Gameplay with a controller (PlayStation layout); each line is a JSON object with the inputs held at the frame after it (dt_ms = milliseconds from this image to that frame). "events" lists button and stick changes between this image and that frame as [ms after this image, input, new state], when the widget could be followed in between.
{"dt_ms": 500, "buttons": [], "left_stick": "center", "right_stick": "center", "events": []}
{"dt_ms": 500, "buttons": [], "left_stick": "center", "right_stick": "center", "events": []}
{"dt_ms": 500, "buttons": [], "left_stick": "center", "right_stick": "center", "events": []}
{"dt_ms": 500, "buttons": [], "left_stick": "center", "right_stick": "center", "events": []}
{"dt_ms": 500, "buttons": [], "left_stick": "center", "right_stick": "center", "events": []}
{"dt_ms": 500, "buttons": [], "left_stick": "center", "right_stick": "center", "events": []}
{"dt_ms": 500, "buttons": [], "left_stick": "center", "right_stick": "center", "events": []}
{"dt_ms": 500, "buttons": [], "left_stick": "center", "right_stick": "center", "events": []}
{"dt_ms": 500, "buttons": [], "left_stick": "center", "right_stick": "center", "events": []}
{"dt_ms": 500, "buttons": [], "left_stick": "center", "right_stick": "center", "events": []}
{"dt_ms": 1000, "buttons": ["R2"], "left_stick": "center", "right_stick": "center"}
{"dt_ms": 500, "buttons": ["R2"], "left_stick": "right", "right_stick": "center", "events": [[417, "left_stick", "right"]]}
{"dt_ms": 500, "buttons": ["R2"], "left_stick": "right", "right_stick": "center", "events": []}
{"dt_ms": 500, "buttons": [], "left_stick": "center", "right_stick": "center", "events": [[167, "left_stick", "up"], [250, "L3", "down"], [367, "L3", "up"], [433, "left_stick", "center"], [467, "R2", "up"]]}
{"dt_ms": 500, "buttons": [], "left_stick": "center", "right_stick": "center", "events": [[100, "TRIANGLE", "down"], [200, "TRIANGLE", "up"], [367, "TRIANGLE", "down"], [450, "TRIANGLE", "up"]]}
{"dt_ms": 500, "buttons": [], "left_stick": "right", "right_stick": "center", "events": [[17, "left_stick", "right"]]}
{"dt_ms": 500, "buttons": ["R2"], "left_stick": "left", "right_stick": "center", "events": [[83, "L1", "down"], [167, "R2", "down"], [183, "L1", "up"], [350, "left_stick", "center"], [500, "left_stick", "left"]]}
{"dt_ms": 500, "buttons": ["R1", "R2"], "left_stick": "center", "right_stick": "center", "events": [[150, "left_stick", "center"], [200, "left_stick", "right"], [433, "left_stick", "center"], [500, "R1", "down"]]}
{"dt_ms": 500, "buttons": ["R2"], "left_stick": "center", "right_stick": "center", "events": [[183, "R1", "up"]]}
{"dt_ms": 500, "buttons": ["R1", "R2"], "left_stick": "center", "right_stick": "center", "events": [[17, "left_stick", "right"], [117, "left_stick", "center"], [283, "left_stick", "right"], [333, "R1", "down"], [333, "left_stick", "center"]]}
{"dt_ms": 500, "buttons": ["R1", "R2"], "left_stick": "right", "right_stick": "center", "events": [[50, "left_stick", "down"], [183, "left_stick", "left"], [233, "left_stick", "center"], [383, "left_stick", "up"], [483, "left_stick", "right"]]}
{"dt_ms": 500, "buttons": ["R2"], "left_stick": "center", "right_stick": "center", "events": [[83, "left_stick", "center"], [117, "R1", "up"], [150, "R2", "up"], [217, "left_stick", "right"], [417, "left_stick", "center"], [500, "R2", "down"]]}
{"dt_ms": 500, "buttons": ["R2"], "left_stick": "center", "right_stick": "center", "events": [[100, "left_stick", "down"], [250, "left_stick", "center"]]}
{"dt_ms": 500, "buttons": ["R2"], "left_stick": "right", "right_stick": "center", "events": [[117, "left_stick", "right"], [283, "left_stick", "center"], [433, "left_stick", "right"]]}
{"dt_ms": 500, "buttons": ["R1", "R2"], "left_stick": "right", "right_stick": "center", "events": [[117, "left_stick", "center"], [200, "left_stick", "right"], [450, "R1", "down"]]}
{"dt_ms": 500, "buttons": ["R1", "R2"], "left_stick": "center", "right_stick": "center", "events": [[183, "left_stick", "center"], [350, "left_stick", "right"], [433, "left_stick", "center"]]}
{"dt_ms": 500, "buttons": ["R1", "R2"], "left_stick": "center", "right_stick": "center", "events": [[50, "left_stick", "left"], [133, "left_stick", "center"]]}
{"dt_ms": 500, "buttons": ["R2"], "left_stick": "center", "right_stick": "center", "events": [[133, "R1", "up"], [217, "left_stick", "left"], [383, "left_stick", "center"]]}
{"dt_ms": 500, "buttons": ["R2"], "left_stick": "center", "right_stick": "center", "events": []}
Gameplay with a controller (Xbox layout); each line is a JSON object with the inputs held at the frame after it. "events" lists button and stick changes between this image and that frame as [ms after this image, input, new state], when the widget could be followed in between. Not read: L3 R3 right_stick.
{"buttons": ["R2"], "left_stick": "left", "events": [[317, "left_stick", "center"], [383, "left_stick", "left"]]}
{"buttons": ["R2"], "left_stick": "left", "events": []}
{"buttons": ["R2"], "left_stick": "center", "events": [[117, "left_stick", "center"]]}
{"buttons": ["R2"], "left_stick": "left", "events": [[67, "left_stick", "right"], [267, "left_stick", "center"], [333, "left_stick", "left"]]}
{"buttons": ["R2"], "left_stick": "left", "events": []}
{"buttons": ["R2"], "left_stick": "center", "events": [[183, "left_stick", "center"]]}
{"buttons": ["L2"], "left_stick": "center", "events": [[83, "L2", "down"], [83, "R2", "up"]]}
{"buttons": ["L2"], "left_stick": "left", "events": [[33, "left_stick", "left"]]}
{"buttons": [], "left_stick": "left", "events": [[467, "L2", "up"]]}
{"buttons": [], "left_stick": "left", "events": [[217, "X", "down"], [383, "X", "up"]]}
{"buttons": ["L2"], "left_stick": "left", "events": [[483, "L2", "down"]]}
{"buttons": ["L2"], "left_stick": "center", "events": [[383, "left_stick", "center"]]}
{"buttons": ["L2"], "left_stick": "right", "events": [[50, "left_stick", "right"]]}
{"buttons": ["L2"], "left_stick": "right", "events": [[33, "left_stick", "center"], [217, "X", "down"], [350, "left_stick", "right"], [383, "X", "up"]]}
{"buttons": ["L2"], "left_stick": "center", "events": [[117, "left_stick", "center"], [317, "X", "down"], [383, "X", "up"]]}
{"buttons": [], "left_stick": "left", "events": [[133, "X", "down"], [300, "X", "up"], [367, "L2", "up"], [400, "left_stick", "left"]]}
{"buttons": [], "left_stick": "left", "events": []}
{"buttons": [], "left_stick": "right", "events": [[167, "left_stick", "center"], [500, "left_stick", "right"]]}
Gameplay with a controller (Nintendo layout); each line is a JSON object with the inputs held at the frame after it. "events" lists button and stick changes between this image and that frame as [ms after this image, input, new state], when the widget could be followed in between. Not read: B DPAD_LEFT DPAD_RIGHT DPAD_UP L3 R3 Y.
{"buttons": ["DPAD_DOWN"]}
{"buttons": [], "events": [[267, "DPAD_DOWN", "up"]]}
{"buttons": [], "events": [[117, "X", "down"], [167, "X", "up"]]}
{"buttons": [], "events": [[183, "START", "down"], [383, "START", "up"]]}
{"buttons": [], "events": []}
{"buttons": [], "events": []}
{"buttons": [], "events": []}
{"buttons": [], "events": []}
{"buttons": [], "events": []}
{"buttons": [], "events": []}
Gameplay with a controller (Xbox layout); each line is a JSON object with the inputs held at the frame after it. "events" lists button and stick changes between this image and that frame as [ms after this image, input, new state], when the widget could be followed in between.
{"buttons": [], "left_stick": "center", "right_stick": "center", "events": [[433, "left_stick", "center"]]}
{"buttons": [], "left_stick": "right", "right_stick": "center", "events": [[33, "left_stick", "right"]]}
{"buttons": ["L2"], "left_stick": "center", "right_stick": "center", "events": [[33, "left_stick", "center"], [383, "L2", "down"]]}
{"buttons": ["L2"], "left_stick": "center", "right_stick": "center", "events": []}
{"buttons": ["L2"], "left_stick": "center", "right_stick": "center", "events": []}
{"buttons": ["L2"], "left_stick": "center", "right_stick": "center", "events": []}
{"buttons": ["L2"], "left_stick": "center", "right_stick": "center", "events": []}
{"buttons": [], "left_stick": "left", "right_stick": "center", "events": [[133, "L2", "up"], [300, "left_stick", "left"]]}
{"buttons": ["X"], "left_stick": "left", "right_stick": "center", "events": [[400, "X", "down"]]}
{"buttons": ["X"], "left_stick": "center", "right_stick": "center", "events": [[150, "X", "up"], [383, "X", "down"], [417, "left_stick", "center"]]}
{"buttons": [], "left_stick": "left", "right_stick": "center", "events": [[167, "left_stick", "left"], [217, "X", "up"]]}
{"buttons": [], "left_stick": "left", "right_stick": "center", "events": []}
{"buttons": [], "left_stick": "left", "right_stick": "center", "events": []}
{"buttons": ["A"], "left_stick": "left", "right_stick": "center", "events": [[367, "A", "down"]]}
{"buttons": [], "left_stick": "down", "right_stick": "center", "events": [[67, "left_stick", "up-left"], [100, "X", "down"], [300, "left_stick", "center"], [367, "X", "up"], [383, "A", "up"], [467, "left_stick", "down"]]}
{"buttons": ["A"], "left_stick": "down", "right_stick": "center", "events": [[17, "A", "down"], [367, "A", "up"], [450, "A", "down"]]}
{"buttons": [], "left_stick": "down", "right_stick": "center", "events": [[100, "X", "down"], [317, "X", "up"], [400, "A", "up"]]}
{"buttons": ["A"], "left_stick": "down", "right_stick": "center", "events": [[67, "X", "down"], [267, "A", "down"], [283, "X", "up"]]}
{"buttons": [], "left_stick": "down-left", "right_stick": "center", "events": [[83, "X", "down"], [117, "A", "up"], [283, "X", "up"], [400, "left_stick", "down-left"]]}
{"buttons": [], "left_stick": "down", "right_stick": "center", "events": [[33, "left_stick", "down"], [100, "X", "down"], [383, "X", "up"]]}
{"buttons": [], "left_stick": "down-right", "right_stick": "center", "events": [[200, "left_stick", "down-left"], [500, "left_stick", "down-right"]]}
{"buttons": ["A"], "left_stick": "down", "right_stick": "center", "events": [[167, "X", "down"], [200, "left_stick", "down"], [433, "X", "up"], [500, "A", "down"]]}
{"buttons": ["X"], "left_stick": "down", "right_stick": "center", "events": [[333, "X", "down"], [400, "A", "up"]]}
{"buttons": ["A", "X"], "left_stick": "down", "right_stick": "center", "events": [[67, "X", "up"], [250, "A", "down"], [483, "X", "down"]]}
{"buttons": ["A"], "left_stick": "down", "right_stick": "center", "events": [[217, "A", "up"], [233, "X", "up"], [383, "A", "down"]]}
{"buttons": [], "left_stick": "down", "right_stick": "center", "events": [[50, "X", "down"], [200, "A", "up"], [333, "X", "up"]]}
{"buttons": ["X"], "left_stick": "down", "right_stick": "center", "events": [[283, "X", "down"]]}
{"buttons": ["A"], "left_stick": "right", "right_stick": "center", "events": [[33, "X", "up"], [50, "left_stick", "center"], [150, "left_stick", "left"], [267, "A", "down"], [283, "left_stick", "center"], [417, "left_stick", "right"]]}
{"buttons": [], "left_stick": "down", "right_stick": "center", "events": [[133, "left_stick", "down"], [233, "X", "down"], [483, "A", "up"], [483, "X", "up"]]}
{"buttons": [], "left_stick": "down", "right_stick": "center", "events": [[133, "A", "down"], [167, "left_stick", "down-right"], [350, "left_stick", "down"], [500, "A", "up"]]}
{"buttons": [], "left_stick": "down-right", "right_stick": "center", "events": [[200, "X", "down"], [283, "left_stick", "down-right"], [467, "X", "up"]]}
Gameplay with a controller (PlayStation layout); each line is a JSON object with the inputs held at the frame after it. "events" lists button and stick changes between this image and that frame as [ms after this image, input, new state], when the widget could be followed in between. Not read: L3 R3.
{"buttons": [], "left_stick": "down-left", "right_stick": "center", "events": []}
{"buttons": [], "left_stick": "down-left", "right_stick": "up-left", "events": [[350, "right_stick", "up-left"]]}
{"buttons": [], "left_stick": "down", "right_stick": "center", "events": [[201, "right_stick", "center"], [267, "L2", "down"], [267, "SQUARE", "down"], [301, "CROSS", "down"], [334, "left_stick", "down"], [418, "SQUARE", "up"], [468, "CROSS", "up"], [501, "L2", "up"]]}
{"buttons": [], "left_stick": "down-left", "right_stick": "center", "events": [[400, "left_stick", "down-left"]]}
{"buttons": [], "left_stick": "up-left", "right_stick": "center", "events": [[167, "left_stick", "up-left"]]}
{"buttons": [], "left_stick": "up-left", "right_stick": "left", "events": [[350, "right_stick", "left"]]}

▶ **Exercise description**: Count how many lines in the material above hold the word "Xbox", then write the number and nothing more.

▶ **Answer space**: 2